Hot enough for ya? If you live anywhere on the eastern half of the United States (like me) you’ve probably been sweating it out over the past several days in what certainly feels like the warmest week yet for the season. The cause of the oppressive weather? A large mid-level ridge centered over the Ohio Valley — large enough to be easily visible from space.
The image above was taken by the GOES East satellite at 12:45 p.m. EDT on July 15. The clear area over Ohio shows the center of the system, which has been driving temperatures up into the 90s for much of the eastern U.S. and is expected to expand into the plains by mid-week. Along with increased humidity, heat index values will exceed 100 ºF and even approach 110 ºF on Friday.

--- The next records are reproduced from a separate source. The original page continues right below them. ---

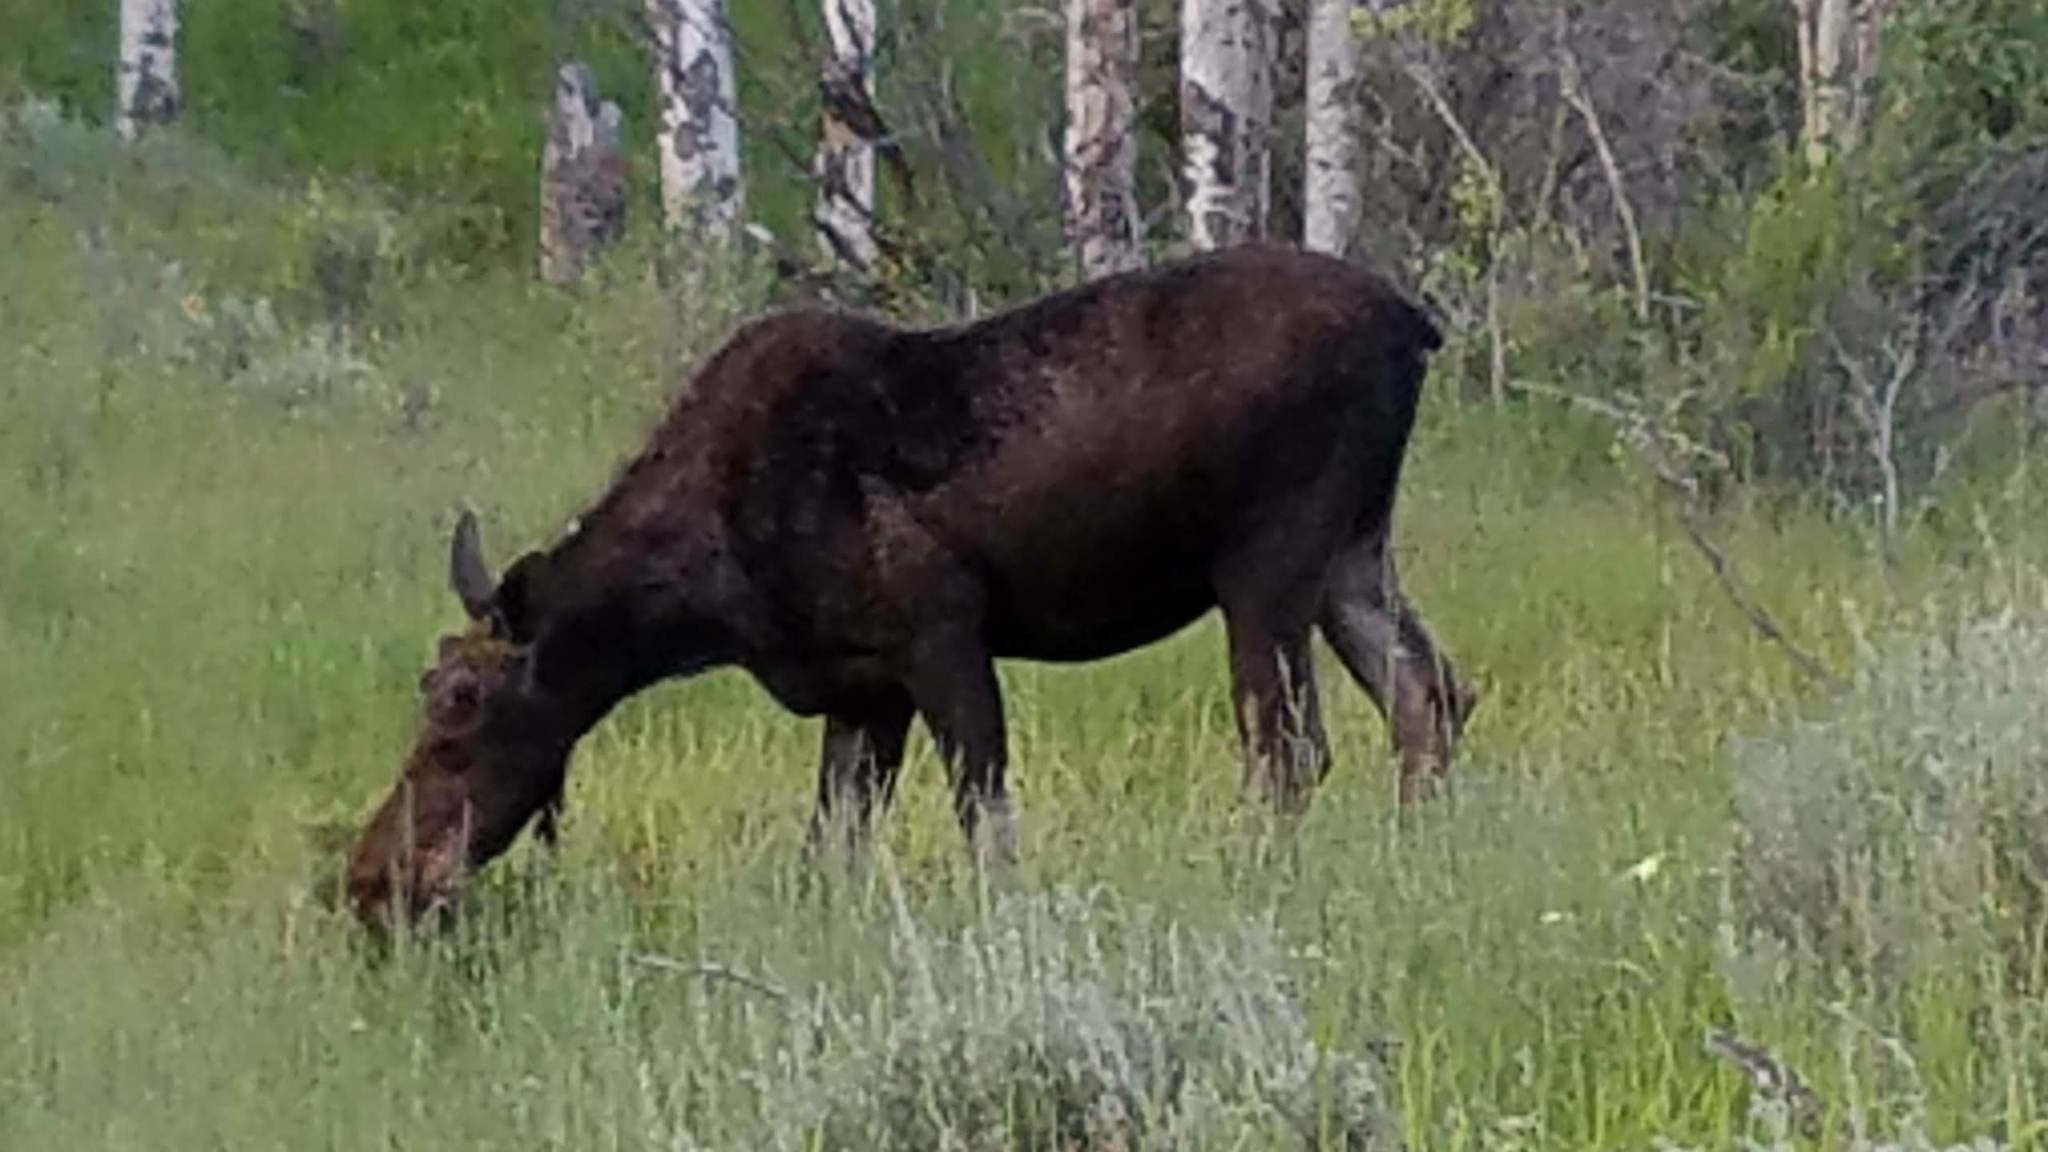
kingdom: Animalia
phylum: Chordata
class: Mammalia
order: Artiodactyla
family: Cervidae
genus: Alces
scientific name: Alces alces
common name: Moose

From the NASA Image of the Day page:
A very anomalous weather pattern is in place over the U.S. for mid-July. Trapped between an upper level ridge centered over the Ohio Valley and the closed upper level low over the Texas/Oklahoma border, atypical hot, muggy air is stifling a broad swath of the eastern U.S. The closed low is expected to drift west toward New Mexico bringing heavy, localized rain to some areas and temperatures running 10-20 degrees below mid-July averages. Across the east, temperatures will warm well into the 90s and stay there through the week. (NOAA)
As of the time of this writing heat advisories are in place in many parts of Michigan, southern Minnesota, and southern New England, and excessive heat warnings are active in eastern Pennsylvania and west central New Jersey. (Source)
Meanwhile, a closed low — seen above as a large, moisture-laden spiraling cloud system — is moving west across Texas and New Mexico, and is expected to bring lower-than-average temperatures along with heavy rains and flash flooding.
Image Credit: NOAA/NASA GOES Project
At an altitude of 22,336 miles, the geosynchronous GOES satellites continuously provide observations of 60 percent of the Earth including the continental United States, providing weather monitoring and forecast operations as well as a continuous and reliable stream of environmental information and severe weather warnings.